Er hat Corona nicht ernst genommen, gibt Markus Peichl in der ARD-Talkshow „Maischberger – die Woche“ unumwunden zu. Bis der 62-jährige Sohn von Architekten-Legende Gustav Peichl selbst an Covid-19 erkrankte und nur knapp überlebte.
„Ich dachte nicht, dass das gefährlich ist und habe viele der Maßnahmen für übertrieben gehalten“, so der Galerist und Medien-Experte im TV.
„An Krankheit und an die Liebe glaubt man erst, wenn es einen erwischt“. Und Peichl erwischte es bereits im März heftig: Erst litt er an leichtem Husten, dann bekam er 40 Grad Fieber, zwei Wochen lang. „Ich war zu Hause und es ging mir von Tag zu Tag schlechter. Ich konnte kaum mehr aufstehen und mich nicht mehr duschen.“
Dann sank seine Temperatur plötzlich, Peichl glaubte, das Schlimmste sei vorbei.
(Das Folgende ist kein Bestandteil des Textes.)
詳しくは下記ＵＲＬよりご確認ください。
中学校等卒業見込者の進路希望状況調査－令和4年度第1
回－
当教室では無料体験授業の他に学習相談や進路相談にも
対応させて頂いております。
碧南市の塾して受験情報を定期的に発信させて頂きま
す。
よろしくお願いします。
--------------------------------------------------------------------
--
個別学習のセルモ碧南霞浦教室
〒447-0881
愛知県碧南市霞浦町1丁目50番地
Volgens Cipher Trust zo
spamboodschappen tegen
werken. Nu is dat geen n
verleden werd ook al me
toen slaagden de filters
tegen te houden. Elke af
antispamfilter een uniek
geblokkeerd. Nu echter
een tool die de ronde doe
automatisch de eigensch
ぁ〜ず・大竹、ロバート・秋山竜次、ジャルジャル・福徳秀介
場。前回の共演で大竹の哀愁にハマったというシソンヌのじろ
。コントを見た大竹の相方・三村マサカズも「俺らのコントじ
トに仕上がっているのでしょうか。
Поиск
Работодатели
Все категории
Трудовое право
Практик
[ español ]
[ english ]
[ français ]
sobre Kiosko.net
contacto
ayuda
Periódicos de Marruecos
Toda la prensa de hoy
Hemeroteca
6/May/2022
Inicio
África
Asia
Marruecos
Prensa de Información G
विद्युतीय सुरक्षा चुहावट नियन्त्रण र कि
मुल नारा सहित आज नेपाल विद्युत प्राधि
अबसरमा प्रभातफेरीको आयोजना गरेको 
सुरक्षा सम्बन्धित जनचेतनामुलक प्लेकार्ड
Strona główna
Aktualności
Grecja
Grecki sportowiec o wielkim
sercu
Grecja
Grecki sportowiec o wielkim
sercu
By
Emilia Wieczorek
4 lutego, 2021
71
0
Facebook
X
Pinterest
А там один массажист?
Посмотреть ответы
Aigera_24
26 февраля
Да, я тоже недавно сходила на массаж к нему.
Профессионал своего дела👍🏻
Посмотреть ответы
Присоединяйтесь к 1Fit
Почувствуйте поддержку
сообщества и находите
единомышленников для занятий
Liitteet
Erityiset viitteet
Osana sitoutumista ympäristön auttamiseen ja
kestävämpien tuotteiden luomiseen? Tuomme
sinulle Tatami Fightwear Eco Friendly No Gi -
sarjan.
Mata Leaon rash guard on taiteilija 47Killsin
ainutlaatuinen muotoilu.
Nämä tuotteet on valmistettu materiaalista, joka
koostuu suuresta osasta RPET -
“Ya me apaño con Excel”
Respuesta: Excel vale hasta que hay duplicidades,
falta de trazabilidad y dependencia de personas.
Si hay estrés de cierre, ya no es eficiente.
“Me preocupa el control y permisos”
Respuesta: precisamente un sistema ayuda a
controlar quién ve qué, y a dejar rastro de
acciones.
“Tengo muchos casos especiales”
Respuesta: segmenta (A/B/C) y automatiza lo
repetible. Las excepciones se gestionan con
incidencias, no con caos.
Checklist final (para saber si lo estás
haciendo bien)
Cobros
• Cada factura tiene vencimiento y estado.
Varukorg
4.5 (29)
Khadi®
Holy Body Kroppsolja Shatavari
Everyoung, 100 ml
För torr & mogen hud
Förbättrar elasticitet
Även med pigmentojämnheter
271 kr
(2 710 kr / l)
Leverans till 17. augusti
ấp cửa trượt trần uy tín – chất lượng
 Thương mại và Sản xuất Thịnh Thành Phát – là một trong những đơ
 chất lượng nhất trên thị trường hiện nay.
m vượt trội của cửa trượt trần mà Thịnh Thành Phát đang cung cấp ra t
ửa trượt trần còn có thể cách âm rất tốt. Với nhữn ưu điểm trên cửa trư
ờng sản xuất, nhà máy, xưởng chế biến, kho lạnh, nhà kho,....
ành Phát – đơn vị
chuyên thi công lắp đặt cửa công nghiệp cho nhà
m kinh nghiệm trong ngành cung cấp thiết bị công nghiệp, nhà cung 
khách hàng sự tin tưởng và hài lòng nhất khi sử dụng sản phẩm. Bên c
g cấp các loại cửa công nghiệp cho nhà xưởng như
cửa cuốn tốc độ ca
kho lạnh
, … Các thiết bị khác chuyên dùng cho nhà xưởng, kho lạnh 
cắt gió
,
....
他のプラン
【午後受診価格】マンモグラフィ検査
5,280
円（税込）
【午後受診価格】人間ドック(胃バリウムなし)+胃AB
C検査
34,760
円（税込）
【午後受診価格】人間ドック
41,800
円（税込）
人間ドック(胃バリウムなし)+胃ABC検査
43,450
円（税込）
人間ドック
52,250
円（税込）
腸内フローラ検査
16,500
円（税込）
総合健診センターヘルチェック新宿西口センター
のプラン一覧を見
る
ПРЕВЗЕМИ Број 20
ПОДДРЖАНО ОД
Doch „eine Stunde später habe ich keine Luft mehr bekommen.“ Peichls Mann war da und rief die Rettung. „Ein Freund von mir war mit ähnlichem Krankheitsverlauf alleine daheim. Er überlebte es nicht“, bemüht sich der Galerist um Fassung. Peichl kam auf die Intensivstation in Berlin, wo der Niederösterreicher lebt.
Man behandelte ihn mit hochdosiertem Sauerstoff, doch der wirkte nicht. „Die Ärzte wollten mich schon intubieren und ins künstliche Koma versetzen.“ Im letzten Moment entschied man, Peichl mehr Sauerstoff zu geben – „wie ein Tornado“. Er überlebte, aber „ich bin noch nicht ganz gesund: Ich habe 40 Prozent meines Lungenvolumens verloren und Spätfolgen wirken sich auf mein Hirn aus“.